Render all of the data below as a Markdown table with the columns Row and Line, putting each nonblank line in the Line column beside its running number in the Row column. Leave out blank lines.

**Records provided**:
++++++++

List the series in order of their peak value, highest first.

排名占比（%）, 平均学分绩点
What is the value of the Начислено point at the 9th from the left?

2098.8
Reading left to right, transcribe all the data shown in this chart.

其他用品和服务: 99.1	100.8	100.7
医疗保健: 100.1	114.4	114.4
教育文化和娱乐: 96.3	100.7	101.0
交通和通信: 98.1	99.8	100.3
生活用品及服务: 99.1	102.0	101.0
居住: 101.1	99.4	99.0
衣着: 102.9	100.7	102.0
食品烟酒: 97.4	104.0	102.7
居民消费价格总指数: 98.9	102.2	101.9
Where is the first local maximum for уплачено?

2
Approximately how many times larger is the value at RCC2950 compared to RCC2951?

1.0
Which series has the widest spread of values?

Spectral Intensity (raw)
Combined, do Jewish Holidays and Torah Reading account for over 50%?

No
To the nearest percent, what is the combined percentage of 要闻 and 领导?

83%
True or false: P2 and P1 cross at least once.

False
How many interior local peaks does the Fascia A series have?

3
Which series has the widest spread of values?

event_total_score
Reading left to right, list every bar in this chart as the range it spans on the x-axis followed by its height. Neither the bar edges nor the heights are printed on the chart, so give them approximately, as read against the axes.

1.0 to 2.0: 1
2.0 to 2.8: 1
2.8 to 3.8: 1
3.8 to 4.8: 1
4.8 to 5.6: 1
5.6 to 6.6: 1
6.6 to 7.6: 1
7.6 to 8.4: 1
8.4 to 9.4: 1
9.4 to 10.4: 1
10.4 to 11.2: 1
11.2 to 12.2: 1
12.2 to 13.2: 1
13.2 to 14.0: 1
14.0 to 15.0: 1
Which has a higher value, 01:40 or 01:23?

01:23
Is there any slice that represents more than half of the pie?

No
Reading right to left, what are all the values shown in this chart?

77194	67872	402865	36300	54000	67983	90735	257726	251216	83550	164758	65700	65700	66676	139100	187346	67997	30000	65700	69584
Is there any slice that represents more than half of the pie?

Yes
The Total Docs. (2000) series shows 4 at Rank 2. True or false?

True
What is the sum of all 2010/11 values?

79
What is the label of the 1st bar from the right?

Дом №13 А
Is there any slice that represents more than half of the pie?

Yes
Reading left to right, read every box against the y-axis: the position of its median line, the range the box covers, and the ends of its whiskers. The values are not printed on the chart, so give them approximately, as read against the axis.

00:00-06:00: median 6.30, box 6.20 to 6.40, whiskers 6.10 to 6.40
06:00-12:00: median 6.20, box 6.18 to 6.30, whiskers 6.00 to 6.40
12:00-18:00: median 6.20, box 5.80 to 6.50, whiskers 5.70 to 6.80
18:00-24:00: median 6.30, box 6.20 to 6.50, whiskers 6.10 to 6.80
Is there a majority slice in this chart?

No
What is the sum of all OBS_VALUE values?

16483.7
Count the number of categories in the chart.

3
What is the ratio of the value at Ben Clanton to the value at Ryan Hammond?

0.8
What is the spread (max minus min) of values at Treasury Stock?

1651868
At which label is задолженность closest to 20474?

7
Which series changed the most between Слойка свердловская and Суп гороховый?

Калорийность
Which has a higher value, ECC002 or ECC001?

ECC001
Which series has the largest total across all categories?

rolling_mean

++++++++

**Final answer**:
| Row | Line |
|---|---|
| 1 | List the series in order of their peak value, highest first. |
| 2 | 排名占比（%）, 平均学分绩点 |
| 3 | What is the value of the Начислено point at the 9th from the left? |
| 4 | 2098.8 |
| 5 | Reading left to right, transcribe all the data shown in this chart. |
| 6 | 其他用品和服务: 99.1	100.8	100.7 |
| 7 | 医疗保健: 100.1	114.4	114.4 |
| 8 | 教育文化和娱乐: 96.3	100.7	101.0 |
| 9 | 交通和通信: 98.1	99.8	100.3 |
| 10 | 生活用品及服务: 99.1	102.0	101.0 |
| 11 | 居住: 101.1	99.4	99.0 |
| 12 | 衣着: 102.9	100.7	102.0 |
| 13 | 食品烟酒: 97.4	104.0	102.7 |
| 14 | 居民消费价格总指数: 98.9	102.2	101.9 |
| 15 | Where is the first local maximum for уплачено? |
| 16 | 2 |
| 17 | Approximately how many times larger is the value at RCC2950 compared to RCC2951? |
| 18 | 1.0 |
| 19 | Which series has the widest spread of values? |
| 20 | Spectral Intensity (raw) |
| 21 | Combined, do Jewish Holidays and Torah Reading account for over 50%? |
| 22 | No |
| 23 | To the nearest percent, what is the combined percentage of 要闻 and 领导? |
| 24 | 83% |
| 25 | True or false: P2 and P1 cross at least once. |
| 26 | False |
| 27 | How many interior local peaks does the Fascia A series have? |
| 28 | 3 |
| 29 | Which series has the widest spread of values? |
| 30 | event_total_score |
| 31 | Reading left to right, list every bar in this chart as the range it spans on the x-axis followed by its height. Neither the bar edges nor the heights are printed on the chart, so give them approximately, as read against the axes. |
| 32 | 1.0 to 2.0: 1 |
| 33 | 2.0 to 2.8: 1 |
| 34 | 2.8 to 3.8: 1 |
| 35 | 3.8 to 4.8: 1 |
| 36 | 4.8 to 5.6: 1 |
| 37 | 5.6 to 6.6: 1 |
| 38 | 6.6 to 7.6: 1 |
| 39 | 7.6 to 8.4: 1 |
| 40 | 8.4 to 9.4: 1 |
| 41 | 9.4 to 10.4: 1 |
| 42 | 10.4 to 11.2: 1 |
| 43 | 11.2 to 12.2: 1 |
| 44 | 12.2 to 13.2: 1 |
| 45 | 13.2 to 14.0: 1 |
| 46 | 14.0 to 15.0: 1 |
| 47 | Which has a higher value, 01:40 or 01:23? |
| 48 | 01:23 |
| 49 | Is there any slice that represents more than half of the pie? |
| 50 | No |
| 51 | Reading right to left, what are all the values shown in this chart? |
| 52 | 77194	67872	402865	36300	54000	67983	90735	257726	251216	83550	164758	65700	65700	66676	139100	187346	67997	30000	65700	69584 |
| 53 | Is there any slice that represents more than half of the pie? |
| 54 | Yes |
| 55 | The Total Docs. (2000) series shows 4 at Rank 2. True or false? |
| 56 | True |
| 57 | What is the sum of all 2010/11 values? |
| 58 | 79 |
| 59 | What is the label of the 1st bar from the right? |
| 60 | Дом №13 А |
| 61 | Is there any slice that represents more than half of the pie? |
| 62 | Yes |
| 63 | Reading left to right, read every box against the y-axis: the position of its median line, the range the box covers, and the ends of its whiskers. The values are not printed on the chart, so give them approximately, as read against the axis. |
| 64 | 00:00-06:00: median 6.30, box 6.20 to 6.40, whiskers 6.10 to 6.40 |
| 65 | 06:00-12:00: median 6.20, box 6.18 to 6.30, whiskers 6.00 to 6.40 |
| 66 | 12:00-18:00: median 6.20, box 5.80 to 6.50, whiskers 5.70 to 6.80 |
| 67 | 18:00-24:00: median 6.30, box 6.20 to 6.50, whiskers 6.10 to 6.80 |
| 68 | Is there a majority slice in this chart? |
| 69 | No |
| 70 | What is the sum of all OBS_VALUE values? |
| 71 | 16483.7 |
| 72 | Count the number of categories in the chart. |
| 73 | 3 |
| 74 | What is the ratio of the value at Ben Clanton to the value at Ryan Hammond? |
| 75 | 0.8 |
| 76 | What is the spread (max minus min) of values at Treasury Stock? |
| 77 | 1651868 |
| 78 | At which label is задолженность closest to 20474? |
| 79 | 7 |
| 80 | Which series changed the most between Слойка свердловская and Суп гороховый? |
| 81 | Калорийность |
| 82 | Which has a higher value, ECC002 or ECC001? |
| 83 | ECC001 |
| 84 | Which series has the largest total across all categories? |
| 85 | rolling_mean |